**Input material:**
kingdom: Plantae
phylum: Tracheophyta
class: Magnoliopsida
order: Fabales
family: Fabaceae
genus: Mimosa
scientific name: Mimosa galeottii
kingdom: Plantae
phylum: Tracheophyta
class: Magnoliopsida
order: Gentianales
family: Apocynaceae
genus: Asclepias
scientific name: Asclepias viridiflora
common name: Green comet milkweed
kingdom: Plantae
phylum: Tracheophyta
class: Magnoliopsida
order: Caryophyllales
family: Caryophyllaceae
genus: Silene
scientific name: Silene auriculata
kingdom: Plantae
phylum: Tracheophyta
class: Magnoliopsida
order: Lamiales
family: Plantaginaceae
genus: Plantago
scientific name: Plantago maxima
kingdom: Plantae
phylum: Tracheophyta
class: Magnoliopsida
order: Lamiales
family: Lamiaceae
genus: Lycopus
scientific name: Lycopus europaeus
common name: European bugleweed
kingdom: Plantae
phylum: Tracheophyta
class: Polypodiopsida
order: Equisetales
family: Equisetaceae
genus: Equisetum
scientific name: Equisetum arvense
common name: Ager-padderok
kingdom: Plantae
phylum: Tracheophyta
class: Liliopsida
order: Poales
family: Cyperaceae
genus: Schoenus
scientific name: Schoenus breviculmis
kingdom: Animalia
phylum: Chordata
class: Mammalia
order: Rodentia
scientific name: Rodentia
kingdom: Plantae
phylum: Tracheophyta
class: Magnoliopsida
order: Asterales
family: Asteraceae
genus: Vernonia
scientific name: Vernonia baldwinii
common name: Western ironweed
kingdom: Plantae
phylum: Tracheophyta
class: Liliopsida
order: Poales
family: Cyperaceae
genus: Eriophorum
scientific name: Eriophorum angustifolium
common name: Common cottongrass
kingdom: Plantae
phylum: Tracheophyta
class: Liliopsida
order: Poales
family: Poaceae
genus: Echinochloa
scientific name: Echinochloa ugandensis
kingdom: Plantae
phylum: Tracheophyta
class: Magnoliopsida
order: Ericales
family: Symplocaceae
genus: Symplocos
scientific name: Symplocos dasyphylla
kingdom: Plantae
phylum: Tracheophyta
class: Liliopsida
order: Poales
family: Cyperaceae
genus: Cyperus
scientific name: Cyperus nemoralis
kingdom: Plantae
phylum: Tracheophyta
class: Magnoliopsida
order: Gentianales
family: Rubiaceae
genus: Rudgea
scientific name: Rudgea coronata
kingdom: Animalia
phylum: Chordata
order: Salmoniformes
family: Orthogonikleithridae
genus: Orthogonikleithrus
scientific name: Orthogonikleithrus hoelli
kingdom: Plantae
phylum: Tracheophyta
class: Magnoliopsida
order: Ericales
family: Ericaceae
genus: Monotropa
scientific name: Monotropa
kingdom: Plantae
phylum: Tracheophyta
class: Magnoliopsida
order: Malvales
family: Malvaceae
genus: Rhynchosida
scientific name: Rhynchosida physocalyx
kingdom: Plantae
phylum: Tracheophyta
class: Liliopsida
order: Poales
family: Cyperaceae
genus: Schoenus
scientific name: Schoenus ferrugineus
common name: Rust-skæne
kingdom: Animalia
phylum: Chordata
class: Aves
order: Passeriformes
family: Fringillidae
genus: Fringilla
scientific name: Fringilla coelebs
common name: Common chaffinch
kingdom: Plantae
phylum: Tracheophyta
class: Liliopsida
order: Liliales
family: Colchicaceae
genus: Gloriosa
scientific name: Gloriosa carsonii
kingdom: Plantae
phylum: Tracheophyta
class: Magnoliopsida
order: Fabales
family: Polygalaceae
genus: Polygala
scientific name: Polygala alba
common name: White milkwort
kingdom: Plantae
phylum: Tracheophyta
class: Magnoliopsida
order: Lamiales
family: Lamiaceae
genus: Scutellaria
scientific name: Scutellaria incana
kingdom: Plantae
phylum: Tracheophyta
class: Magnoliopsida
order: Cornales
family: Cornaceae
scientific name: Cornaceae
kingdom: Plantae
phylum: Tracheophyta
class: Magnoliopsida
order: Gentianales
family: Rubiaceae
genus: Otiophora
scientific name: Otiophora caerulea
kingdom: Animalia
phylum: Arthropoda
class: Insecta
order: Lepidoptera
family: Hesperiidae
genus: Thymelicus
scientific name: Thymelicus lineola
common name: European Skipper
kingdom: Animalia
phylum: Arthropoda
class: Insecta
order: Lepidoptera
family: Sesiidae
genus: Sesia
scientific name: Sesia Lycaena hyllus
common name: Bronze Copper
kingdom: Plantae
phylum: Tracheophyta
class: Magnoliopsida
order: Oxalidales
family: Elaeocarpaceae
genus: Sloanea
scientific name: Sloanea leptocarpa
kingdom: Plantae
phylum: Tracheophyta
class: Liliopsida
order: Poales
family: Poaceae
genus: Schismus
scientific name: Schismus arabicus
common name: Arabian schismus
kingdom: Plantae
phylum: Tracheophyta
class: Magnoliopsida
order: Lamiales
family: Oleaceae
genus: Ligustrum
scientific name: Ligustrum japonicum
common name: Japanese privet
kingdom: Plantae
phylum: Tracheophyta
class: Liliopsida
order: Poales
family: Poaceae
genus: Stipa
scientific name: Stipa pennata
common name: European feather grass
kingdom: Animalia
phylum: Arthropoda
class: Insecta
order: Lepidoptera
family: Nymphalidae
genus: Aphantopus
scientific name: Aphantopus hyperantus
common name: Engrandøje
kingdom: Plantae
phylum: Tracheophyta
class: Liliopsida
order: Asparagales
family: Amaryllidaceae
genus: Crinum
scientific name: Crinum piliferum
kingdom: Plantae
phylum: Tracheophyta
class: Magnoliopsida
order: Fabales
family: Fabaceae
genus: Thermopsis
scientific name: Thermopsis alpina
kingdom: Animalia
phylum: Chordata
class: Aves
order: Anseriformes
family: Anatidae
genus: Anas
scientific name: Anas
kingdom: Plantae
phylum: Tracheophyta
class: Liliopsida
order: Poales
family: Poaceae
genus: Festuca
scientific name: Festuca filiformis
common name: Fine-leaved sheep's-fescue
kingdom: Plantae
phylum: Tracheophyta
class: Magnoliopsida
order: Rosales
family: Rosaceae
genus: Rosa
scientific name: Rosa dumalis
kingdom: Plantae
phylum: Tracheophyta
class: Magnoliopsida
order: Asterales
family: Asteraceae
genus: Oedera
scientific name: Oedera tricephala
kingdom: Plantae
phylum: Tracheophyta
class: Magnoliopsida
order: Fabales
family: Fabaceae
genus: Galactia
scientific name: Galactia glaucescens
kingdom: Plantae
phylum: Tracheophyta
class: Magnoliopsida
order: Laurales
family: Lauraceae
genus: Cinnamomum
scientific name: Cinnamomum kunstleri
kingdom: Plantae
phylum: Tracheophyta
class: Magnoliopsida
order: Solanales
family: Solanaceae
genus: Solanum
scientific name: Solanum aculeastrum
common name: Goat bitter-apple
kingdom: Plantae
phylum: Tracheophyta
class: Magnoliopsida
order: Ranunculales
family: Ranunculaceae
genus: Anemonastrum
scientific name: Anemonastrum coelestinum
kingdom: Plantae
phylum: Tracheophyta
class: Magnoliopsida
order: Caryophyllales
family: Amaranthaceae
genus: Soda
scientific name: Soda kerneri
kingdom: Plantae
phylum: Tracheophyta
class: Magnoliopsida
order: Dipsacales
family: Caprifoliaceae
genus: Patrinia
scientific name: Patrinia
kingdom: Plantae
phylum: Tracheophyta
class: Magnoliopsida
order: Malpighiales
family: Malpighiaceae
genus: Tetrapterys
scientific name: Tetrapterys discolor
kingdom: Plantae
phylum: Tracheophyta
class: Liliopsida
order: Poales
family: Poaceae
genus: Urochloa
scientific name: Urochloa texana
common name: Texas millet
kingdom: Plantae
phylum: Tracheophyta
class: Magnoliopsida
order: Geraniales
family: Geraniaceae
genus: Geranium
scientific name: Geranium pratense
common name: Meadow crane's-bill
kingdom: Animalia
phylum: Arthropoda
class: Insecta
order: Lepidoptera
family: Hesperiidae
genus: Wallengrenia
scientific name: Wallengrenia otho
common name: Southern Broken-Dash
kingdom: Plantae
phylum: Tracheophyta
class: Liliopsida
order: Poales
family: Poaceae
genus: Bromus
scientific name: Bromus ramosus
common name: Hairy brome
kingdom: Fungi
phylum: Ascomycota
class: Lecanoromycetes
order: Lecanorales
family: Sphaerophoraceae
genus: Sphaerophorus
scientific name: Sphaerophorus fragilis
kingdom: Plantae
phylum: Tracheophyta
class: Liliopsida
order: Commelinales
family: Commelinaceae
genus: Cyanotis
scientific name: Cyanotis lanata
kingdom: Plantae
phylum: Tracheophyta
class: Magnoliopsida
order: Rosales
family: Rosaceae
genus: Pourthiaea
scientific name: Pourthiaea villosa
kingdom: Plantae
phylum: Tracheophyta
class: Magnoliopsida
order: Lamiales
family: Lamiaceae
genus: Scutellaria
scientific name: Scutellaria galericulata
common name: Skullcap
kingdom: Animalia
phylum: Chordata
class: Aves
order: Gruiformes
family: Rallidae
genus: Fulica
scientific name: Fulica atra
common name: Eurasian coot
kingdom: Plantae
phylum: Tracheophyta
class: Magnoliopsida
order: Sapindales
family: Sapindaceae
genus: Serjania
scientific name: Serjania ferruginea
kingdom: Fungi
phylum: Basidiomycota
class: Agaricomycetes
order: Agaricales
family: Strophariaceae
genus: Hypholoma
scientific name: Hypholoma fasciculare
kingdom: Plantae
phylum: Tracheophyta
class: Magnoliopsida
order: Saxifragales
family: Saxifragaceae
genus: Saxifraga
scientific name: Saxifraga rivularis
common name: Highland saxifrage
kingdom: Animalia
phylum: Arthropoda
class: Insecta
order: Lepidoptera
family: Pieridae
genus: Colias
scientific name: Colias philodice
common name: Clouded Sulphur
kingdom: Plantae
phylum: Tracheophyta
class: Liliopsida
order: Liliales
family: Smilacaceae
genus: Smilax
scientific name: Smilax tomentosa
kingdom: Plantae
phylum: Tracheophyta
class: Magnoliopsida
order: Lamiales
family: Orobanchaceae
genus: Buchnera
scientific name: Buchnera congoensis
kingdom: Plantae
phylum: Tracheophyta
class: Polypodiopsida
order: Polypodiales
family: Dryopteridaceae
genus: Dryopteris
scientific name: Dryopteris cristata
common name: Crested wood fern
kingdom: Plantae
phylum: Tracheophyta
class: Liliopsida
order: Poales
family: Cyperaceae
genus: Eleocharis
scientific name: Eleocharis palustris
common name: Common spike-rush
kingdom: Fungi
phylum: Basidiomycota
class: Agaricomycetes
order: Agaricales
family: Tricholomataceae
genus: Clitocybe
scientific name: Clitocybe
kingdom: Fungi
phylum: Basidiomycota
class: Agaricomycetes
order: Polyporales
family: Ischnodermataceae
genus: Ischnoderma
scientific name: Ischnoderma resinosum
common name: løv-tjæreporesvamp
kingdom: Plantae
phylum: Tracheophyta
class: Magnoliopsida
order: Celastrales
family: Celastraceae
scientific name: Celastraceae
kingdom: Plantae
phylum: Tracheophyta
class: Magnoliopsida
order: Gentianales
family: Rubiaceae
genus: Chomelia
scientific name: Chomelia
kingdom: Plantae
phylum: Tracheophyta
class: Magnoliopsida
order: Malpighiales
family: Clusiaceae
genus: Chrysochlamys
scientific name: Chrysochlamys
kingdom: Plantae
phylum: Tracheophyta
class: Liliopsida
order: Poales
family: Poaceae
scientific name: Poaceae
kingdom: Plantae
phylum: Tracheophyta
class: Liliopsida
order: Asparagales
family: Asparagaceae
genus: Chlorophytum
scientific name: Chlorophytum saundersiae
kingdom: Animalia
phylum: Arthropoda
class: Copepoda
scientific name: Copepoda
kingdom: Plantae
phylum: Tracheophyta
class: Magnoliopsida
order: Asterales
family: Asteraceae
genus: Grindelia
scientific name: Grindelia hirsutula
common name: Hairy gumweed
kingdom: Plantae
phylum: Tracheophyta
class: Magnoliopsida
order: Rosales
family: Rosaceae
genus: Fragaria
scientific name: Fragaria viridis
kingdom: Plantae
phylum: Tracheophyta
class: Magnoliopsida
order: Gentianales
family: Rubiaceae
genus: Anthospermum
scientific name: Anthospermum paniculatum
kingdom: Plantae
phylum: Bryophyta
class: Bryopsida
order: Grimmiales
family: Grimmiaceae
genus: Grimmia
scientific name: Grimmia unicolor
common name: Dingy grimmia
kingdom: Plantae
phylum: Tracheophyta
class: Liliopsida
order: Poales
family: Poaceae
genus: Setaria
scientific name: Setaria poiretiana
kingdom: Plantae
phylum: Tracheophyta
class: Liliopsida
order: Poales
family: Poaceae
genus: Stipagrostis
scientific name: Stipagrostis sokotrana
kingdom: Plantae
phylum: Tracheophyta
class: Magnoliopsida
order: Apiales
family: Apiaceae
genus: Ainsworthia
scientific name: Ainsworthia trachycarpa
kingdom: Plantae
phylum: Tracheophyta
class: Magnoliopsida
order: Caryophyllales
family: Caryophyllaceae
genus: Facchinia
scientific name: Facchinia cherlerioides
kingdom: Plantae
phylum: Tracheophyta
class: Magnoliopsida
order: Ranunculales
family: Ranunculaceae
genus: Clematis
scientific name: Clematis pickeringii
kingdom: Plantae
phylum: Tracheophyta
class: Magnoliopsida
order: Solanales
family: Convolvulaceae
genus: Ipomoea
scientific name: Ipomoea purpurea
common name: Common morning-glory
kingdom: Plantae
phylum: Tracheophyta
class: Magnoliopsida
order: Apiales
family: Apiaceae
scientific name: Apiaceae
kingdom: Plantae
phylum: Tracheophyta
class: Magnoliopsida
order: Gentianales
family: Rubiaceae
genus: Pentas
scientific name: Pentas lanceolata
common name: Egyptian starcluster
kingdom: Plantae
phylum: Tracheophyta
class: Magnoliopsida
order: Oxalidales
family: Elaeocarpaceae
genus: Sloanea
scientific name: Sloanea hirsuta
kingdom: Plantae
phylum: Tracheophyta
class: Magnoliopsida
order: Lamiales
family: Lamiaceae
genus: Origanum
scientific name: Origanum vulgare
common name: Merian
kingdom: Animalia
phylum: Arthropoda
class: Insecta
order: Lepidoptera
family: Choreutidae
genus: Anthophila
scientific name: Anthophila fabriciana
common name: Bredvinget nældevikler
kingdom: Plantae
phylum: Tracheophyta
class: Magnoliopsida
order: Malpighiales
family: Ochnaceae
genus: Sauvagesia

**Task goal:** Rewrite the records from the start through the line containing "genus: Rudgea", inclusive, replacing "common name" with "vernacular name" and leaving everything else unchanged.

**Answer to this task:**
kingdom: Plantae
phylum: Tracheophyta
class: Magnoliopsida
order: Fabales
family: Fabaceae
genus: Mimosa
scientific name: Mimosa galeottii
kingdom: Plantae
phylum: Tracheophyta
class: Magnoliopsida
order: Gentianales
family: Apocynaceae
genus: Asclepias
scientific name: Asclepias viridiflora
vernacular name: Green comet milkweed
kingdom: Plantae
phylum: Tracheophyta
class: Magnoliopsida
order: Caryophyllales
family: Caryophyllaceae
genus: Silene
scientific name: Silene auriculata
kingdom: Plantae
phylum: Tracheophyta
class: Magnoliopsida
order: Lamiales
family: Plantaginaceae
genus: Plantago
scientific name: Plantago maxima
kingdom: Plantae
phylum: Tracheophyta
class: Magnoliopsida
order: Lamiales
family: Lamiaceae
genus: Lycopus
scientific name: Lycopus europaeus
vernacular name: European bugleweed
kingdom: Plantae
phylum: Tracheophyta
class: Polypodiopsida
order: Equisetales
family: Equisetaceae
genus: Equisetum
scientific name: Equisetum arvense
vernacular name: Ager-padderok
kingdom: Plantae
phylum: Tracheophyta
class: Liliopsida
order: Poales
family: Cyperaceae
genus: Schoenus
scientific name: Schoenus breviculmis
kingdom: Animalia
phylum: Chordata
class: Mammalia
order: Rodentia
scientific name: Rodentia
kingdom: Plantae
phylum: Tracheophyta
class: Magnoliopsida
order: Asterales
family: Asteraceae
genus: Vernonia
scientific name: Vernonia baldwinii
vernacular name: Western ironweed
kingdom: Plantae
phylum: Tracheophyta
class: Liliopsida
order: Poales
family: Cyperaceae
genus: Eriophorum
scientific name: Eriophorum angustifolium
vernacular name: Common cottongrass
kingdom: Plantae
phylum: Tracheophyta
class: Liliopsida
order: Poales
family: Poaceae
genus: Echinochloa
scientific name: Echinochloa ugandensis
kingdom: Plantae
phylum: Tracheophyta
class: Magnoliopsida
order: Ericales
family: Symplocaceae
genus: Symplocos
scientific name: Symplocos dasyphylla
kingdom: Plantae
phylum: Tracheophyta
class: Liliopsida
order: Poales
family: Cyperaceae
genus: Cyperus
scientific name: Cyperus nemoralis
kingdom: Plantae
phylum: Tracheophyta
class: Magnoliopsida
order: Gentianales
family: Rubiaceae
genus: Rudgea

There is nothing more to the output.